For every message in the test set, we will use the algorithm to generate a classification label and compare this against the actual label.

In [11]:
import re

# Spam filter function with string input
def classify_test_set(message):
    
    # Remove punctuation from string
    message = re.sub('\W', ' ', message)
    # Convert string to lower case
    message = message.lower()
    # Split string into list of words
    message = message.split()
    
    # Initialize p_spam_given_message and p_ham_given_message values
    p_spam_given_message = p_spam
    p_ham_given_message = p_ham
    
    # Iterate over each word in message
    for word in message:
        
        # Update p_spam_given_message if the word is in spam_parameters
        if word in spam_parameters:
            p_spam_given_message *= spam_parameters[word]

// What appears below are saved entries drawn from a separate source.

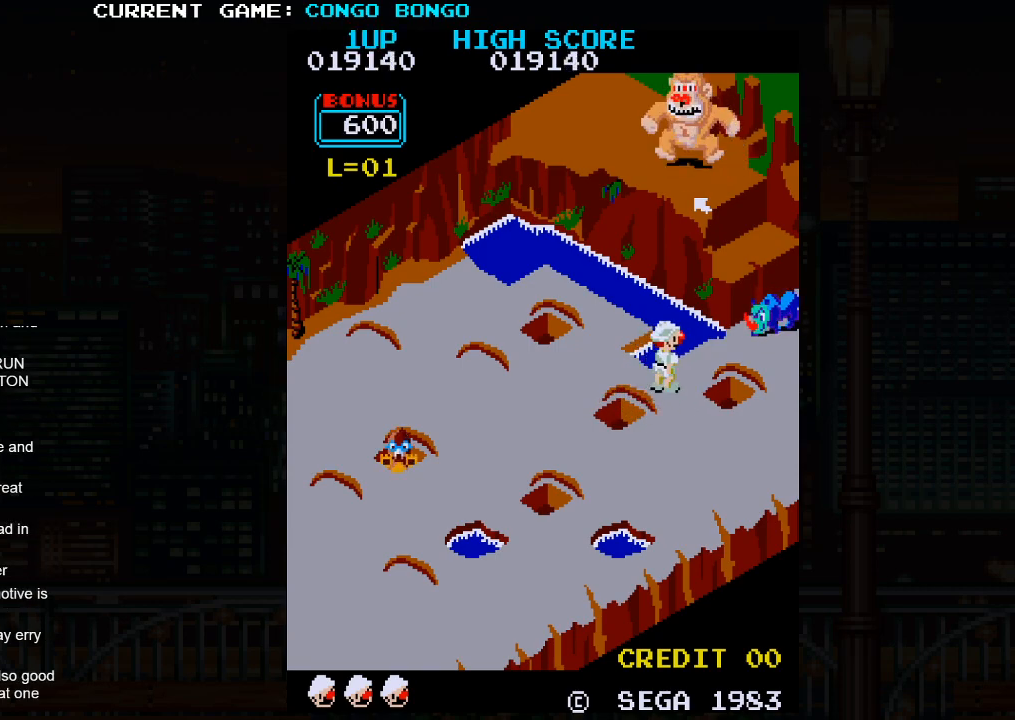
{"buttons": [], "left_stick": "center", "events": []}
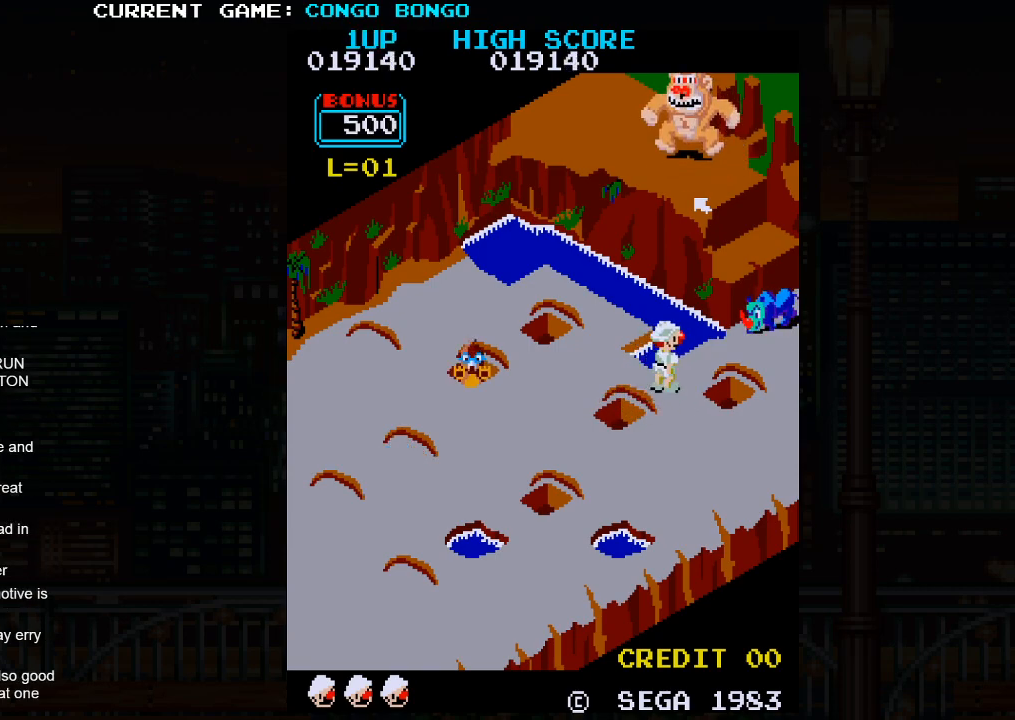
{"buttons": [], "left_stick": "center", "events": [[33, "left_stick", "up"], [133, "left_stick", "center"]]}
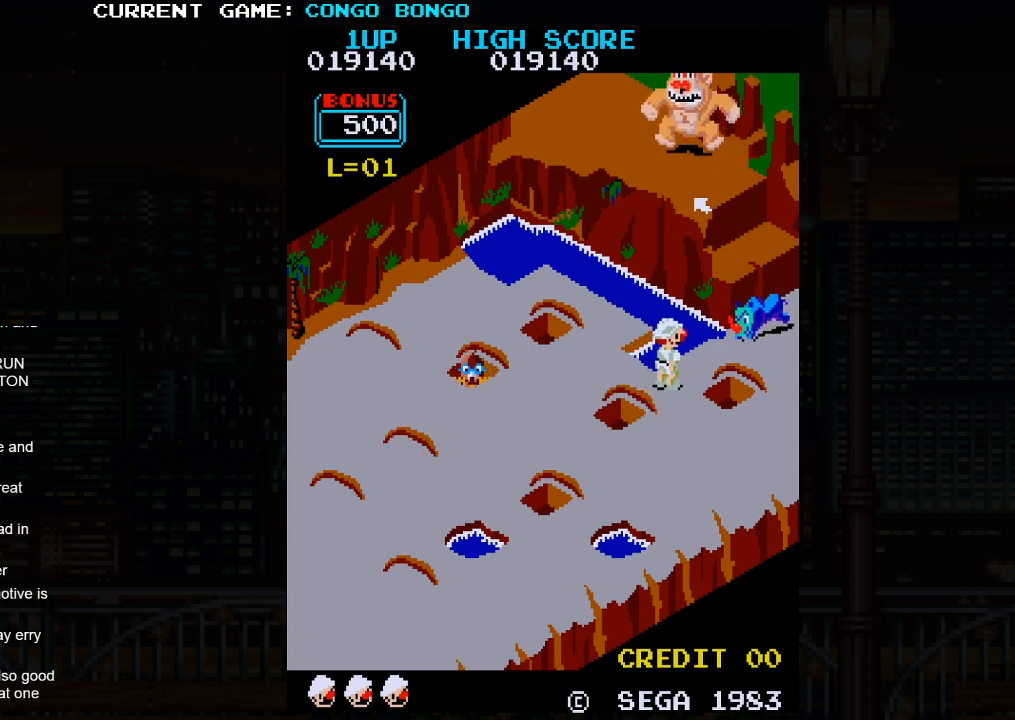
{"buttons": [], "left_stick": "up-right", "events": [[117, "left_stick", "up-right"], [283, "SQUARE", "down"], [483, "SQUARE", "up"]]}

        # Update p_ham_given_message if the word is in ham_parameters 
        if word in ham_parameters:
            p_ham_given_message *= ham_parameters[word]
                  
    # Classify message      
    if p_ham_given_message > p_spam_given_message:
        return 'ham'
    elif p_ham_given_message < p_spam_given_message:
        return 'spam'
    else:
        return 'needs human classification'
    
# Compare actual and predicted labels
sms_test['predicted'] = sms_test['SMS'].apply(classify_test_set)
sms_test.head()

Unnamed: 0,Label,SMS,predicted
0,ham,Later i guess. I needa do mcat study too.,ham
1,ham,But i haf enuff space got like 4 mb...,ham
2,spam,Had your mobile 10 mths? Update to latest Oran...,spam
3,ham,All sounds good. Fingers . Makes it difficult ...,ham
4,ham,"All done, all handed in. Don't know if mega sh...",ham


We can now calculate the spam filter accuracy as the percentage of test set messages that are correctly classified.

In [12]:
# Initialize variable for number of correct messages
correct = 0

# Total number of messages in the test set
total = len(sms_test)

for row in sms_test.iterrows():
    row = row[1]
    
    # Messages classified correctly
    if row['Label'] == row['predicted']:
        correct += 1

accuracy = correct / total * 100
print(f'{correct} out of {total} messages were classified correctly.')
print(f'The accuracy of the spam filter is {accuracy:.2f}%.')

1100 out of 1114 messages were classified correctly.
The accuracy of the spam filter is 98.74%.


---

## 7. Conclusion

- Using the Naive Bayes algorithm, we built a spam filter for messages.
- It achieved an accuracy of 98.74% on the test data, which exceeded the original target of 80%.